Chemistry Projects
Buffer Solution
A buffer solution is an aqueous solution consisting of a mixture of a weak acid and its conjugate base, or vice versa. Its pH changes very little when a small or moderate amount of strong acid or base is added to it and thus it is used to prevent changes in the pH of a solution. Buffer solutions are used as a means of keeping pH at a nearly constant value in a wide variety of chemical applications.
Buffer solutions achieve their resistance to pH change because of the presence of an equilibrium between the acid $HA$ and its conjugate base $A^-$.
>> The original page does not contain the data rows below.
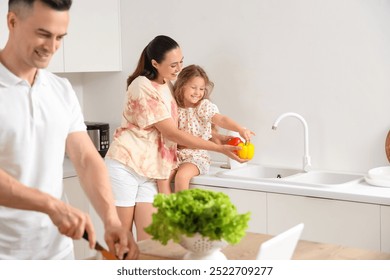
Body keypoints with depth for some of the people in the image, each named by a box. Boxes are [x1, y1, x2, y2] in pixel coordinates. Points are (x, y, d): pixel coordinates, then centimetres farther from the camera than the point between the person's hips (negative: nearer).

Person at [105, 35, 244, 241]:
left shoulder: (166, 85, 9)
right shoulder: (143, 87, -16)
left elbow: (170, 133, 13)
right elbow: (171, 133, -17)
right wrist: (220, 149, -17)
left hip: (149, 170, 7)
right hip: (125, 166, -7)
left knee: (149, 239, 1)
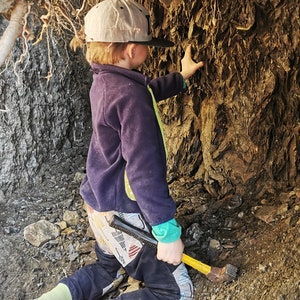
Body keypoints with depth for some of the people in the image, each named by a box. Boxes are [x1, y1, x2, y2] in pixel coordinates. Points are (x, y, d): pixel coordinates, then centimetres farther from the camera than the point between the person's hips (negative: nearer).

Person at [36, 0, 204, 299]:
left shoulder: (104, 82, 3)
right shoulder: (130, 94, -25)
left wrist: (181, 77, 38)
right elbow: (144, 170, -28)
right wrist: (167, 232, -24)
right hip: (122, 213, -9)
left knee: (108, 269, 31)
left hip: (99, 202, 10)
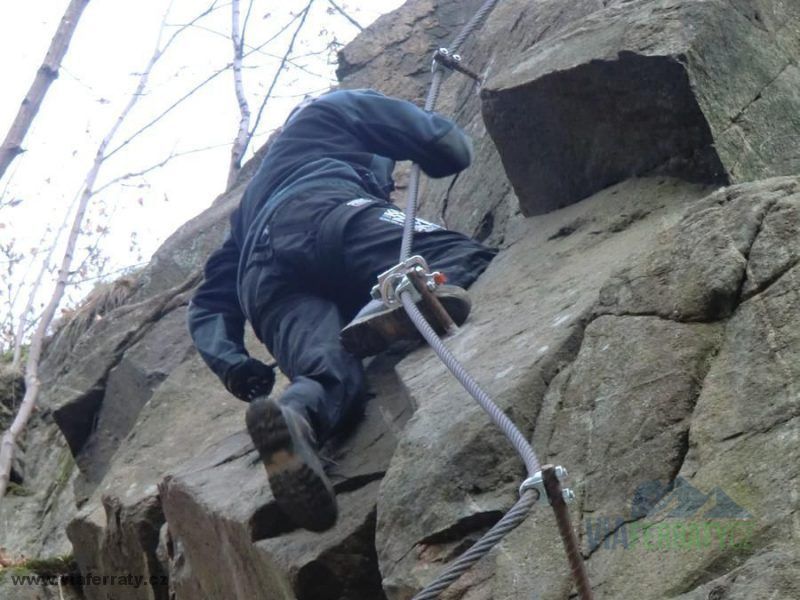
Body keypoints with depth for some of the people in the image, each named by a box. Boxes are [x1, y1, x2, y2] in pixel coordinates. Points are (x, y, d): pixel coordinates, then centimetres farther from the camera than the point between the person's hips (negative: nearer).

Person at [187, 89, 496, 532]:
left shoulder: (253, 201, 48)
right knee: (468, 263, -11)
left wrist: (231, 363, 19)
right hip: (323, 210, -4)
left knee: (331, 375, -19)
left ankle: (295, 413, -56)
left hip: (263, 272, 4)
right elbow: (450, 148, 24)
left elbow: (208, 303, 35)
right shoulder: (332, 110, 37)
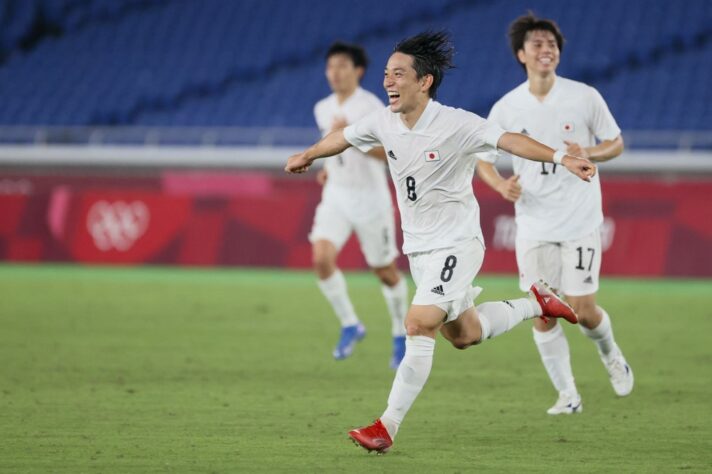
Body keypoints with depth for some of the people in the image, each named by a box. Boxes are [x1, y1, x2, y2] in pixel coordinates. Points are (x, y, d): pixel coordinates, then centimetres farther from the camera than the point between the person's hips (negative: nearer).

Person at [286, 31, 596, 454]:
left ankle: (388, 427, -15)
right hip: (418, 248, 7)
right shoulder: (384, 122, -2)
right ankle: (537, 303, 41)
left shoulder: (455, 125, -21)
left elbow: (510, 140, -31)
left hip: (456, 245, -7)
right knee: (463, 336, 17)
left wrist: (561, 158, -45)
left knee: (419, 327, -19)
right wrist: (308, 156, 35)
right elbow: (344, 137, 17)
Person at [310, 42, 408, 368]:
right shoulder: (323, 109, 6)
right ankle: (350, 326, 0)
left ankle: (400, 336, 25)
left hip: (370, 197, -5)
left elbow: (389, 153, -24)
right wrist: (330, 166, 10)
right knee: (321, 258, -16)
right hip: (336, 196, 5)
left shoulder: (370, 107, -15)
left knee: (385, 271, 5)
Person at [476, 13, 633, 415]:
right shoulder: (507, 108, -1)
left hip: (581, 223, -2)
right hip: (534, 227, 2)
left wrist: (587, 153, -16)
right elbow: (484, 160, 8)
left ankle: (610, 353, 29)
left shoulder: (584, 97, -5)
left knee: (583, 310, -5)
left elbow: (616, 143, 5)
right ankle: (568, 395, 12)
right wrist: (501, 185, -13)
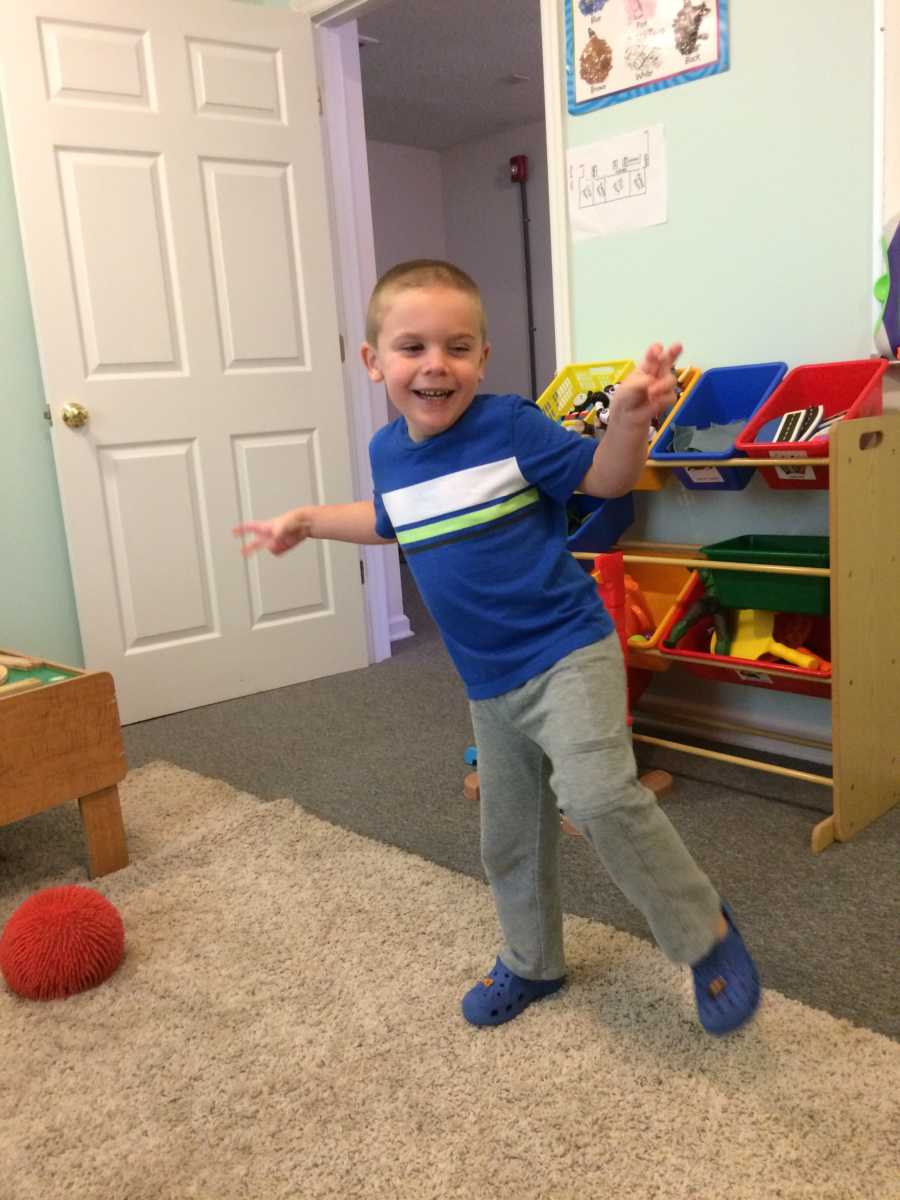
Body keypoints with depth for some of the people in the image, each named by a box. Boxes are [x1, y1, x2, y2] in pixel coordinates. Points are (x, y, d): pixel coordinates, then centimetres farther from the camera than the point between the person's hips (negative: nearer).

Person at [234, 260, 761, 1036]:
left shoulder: (510, 426, -12)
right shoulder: (388, 453, 4)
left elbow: (604, 478, -7)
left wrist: (630, 417, -26)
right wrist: (306, 522, 22)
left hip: (566, 651, -6)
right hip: (489, 683, 6)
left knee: (596, 793, -29)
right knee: (509, 838, 17)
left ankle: (705, 930, -5)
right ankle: (532, 964, 42)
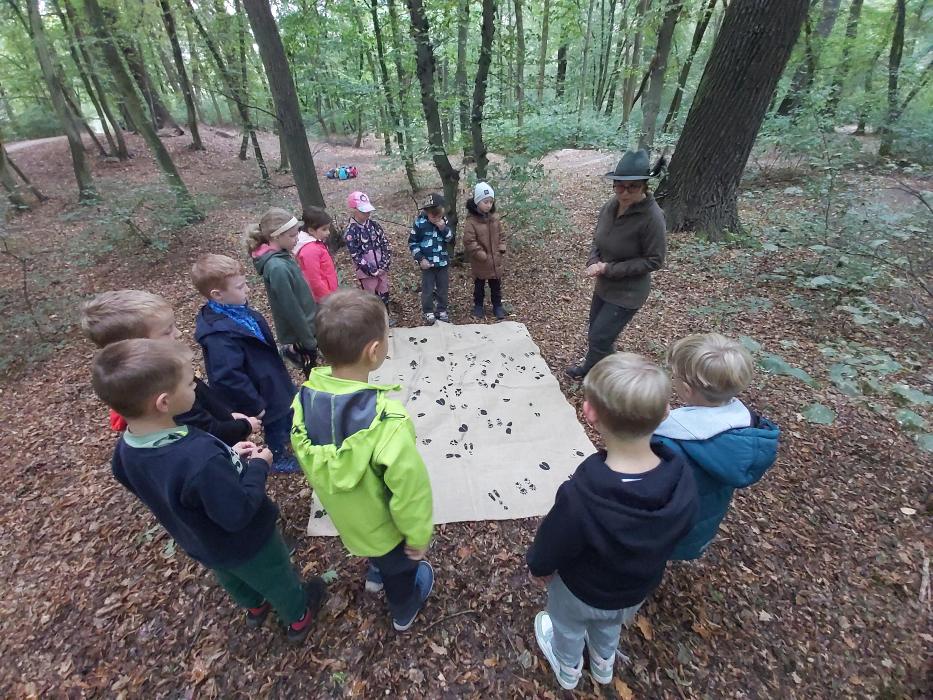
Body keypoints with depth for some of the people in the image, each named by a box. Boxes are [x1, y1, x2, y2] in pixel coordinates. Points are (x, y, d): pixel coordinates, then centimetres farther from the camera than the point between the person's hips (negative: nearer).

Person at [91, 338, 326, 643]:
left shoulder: (126, 450, -18)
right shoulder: (200, 459, -46)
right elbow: (239, 513, -34)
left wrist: (228, 456, -7)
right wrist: (258, 466, -21)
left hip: (201, 544, 7)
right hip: (245, 543, -7)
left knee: (231, 579, 36)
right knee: (277, 579, 25)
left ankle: (254, 607, 65)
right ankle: (299, 617, 53)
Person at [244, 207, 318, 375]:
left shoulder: (281, 256, 1)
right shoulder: (277, 268, -28)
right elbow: (291, 310, -24)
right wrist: (309, 342, -16)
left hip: (302, 329, 9)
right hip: (299, 335, -8)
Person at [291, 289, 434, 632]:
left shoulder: (304, 399, -23)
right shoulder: (386, 421, -43)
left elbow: (306, 461, -5)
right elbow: (410, 489, -29)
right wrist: (419, 535, -10)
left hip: (343, 515, 5)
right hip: (383, 525, -4)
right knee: (400, 564, 30)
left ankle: (376, 574, 68)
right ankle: (405, 610, 60)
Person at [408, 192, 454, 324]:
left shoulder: (444, 220, -3)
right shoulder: (419, 223, -13)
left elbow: (450, 238, 1)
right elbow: (412, 242, -7)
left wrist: (444, 228, -19)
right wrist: (420, 259, -13)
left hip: (443, 262, 3)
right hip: (427, 263, -3)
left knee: (443, 288, 13)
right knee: (427, 290, 5)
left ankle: (442, 311, 29)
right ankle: (428, 312, 22)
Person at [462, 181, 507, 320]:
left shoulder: (495, 218, 0)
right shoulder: (471, 221, -17)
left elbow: (501, 235, 9)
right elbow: (470, 243, -20)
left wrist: (501, 250, -3)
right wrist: (484, 256, -21)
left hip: (496, 261, 4)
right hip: (480, 263, -4)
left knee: (496, 286, 16)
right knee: (479, 286, 15)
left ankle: (498, 306, 32)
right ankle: (478, 306, 32)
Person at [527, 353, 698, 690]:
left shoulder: (578, 498, -45)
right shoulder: (683, 478, -30)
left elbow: (546, 555, -26)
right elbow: (677, 533, -8)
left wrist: (538, 566, -2)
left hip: (581, 592, -3)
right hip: (639, 589, 4)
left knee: (568, 627, 32)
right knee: (609, 625, 37)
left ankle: (568, 669, 63)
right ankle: (603, 664, 68)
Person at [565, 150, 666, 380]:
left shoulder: (652, 217, -24)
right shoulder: (610, 206, -5)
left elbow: (654, 260, -20)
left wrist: (609, 269, -22)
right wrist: (594, 262, -12)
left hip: (628, 291, -7)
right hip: (604, 284, 7)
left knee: (599, 337, -2)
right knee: (596, 333, 22)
$$HA \: \rightleftharpoons \: A^- + H^+$$
Working
If we mix a weak acid ($HA$) with its conjugate base ($A^-$), both the acid and base components remain present in the solution. This is because they do not undergo any reactions that significantly alter their concentrations. The acid and conjugate base may react with one another, $HA + A^-\: \rightarrow \:A^- + HA$, but when they do so, they simply trade places and the concentrations $[HA]$ and $[A^-]$ do not change. In addition, $HA$ and $A^-$ only rarely react with water. By definition, a weak acid is one that only rarely dissociates in water (that is, only rarely will the acid lose its proton $H^+$ to water). Likewise, since the conjugate base $A^-$ is a weak base, it rarely steals a proton $H^+$ from water.
So, the weak acid and weak base remain in the solution with high concentrations since they only rarely react with the water. However, they are very likely to react with any added strong base or strong acid.
If a strong base is added to a buffer, the weak acid will give up its $H^+$ in order to transform the base ($OH^-$) into water ($H_2O$) and the conjugate base: $HA + OH^- \rightarrow A^- + H_2O$. Since the added $OH^-$ is consumed by this reaction, the pH will change only slightly.
If a strong acid is added to a buffer, the weak base will react with the $H^+$ from the strong acid to form the weak acid $HA$: $H^+ + A^- \rightarrow HA$. The $H^+$ gets absorbed by the $A^-$ instead of reacting with water to form H3O+ ($H^+$), so the pH changes only slightly.
Predicting pH of a Buffer
The pH of a buffer is determined by two factors; 1) The equilibrium constant $K_a$ of the weak acid and 2) the ratio of weak base $[A^-]$ to weak acid $[HA]$ in solution.
1) Different weak acids have different equilibrium constants ($K_a$). $K_a$ tells us what proportion of $HA$ will be dissociated into $H^+$ and $A^-$ in solution. The more $H^+$ ions that are created, the more acidic and lower the pH of the resulting solution.
2) The ratio of $A^-$ to $HA$ in a buffer also affects the pH. If a buffer has more base than acid, more $OH^-$ ions are likely to be present and the pH will rise. If a buffer has more acid than base, more $H^+$ ions are present and the pH will fall. When the concentrations of $A^-$ and $HA$ are equal, the concentration $H^+$ is equal to $K_a$, (or equivalently pH = $pK_a$).
This is formalized in the Henderson-Hasselbalch equation:
$$pH = pK_a + log{\huge(}\frac{base}{acid}{\huge)}$$
Since $pK_a$ is a property of the weak acid we select for our buffer, we can control the pH by manipulating the proportion of weak base ($A^-$) and weak acid ($HA$) in solution.
When $[A^-]/[HA]$ remains close to 1, the pH remains close to $pK_a$. As $[A^-]/[HA]$ goes from 1/10 to 10 the pH changes from $pK_a+1$ to $pK_a-1$. So as long as $[A^-]/[HA]$ is between 1/10 and 10, the pH is within 1 unit of $pK_a$. The addition of a strong acid or base to a buffer changes the ratio $[A^-]/[HA]$. When a buffer absorbs an acid ($H^+$), the acid converts $A^-$ to $HA$ ($A^- + H^+ \rightarrow HA$) and so the ratio $[A^-]/[HA]$ decreases. When a buffer absorbs base ($OH^-$), the base converts $HA$ to $A^-$ ($HA + OH^- \rightarrow A^-$) and so the ratio $[A^-]/[HA]$ increases. As long as the added acid or base doesn't cause $[A^-]/[HA]$ to go outside the range 1/10..10, the pH will remain within 1 unit of $pK_a$, i.e. the pH won't change by very much and the solution is therefore buffered.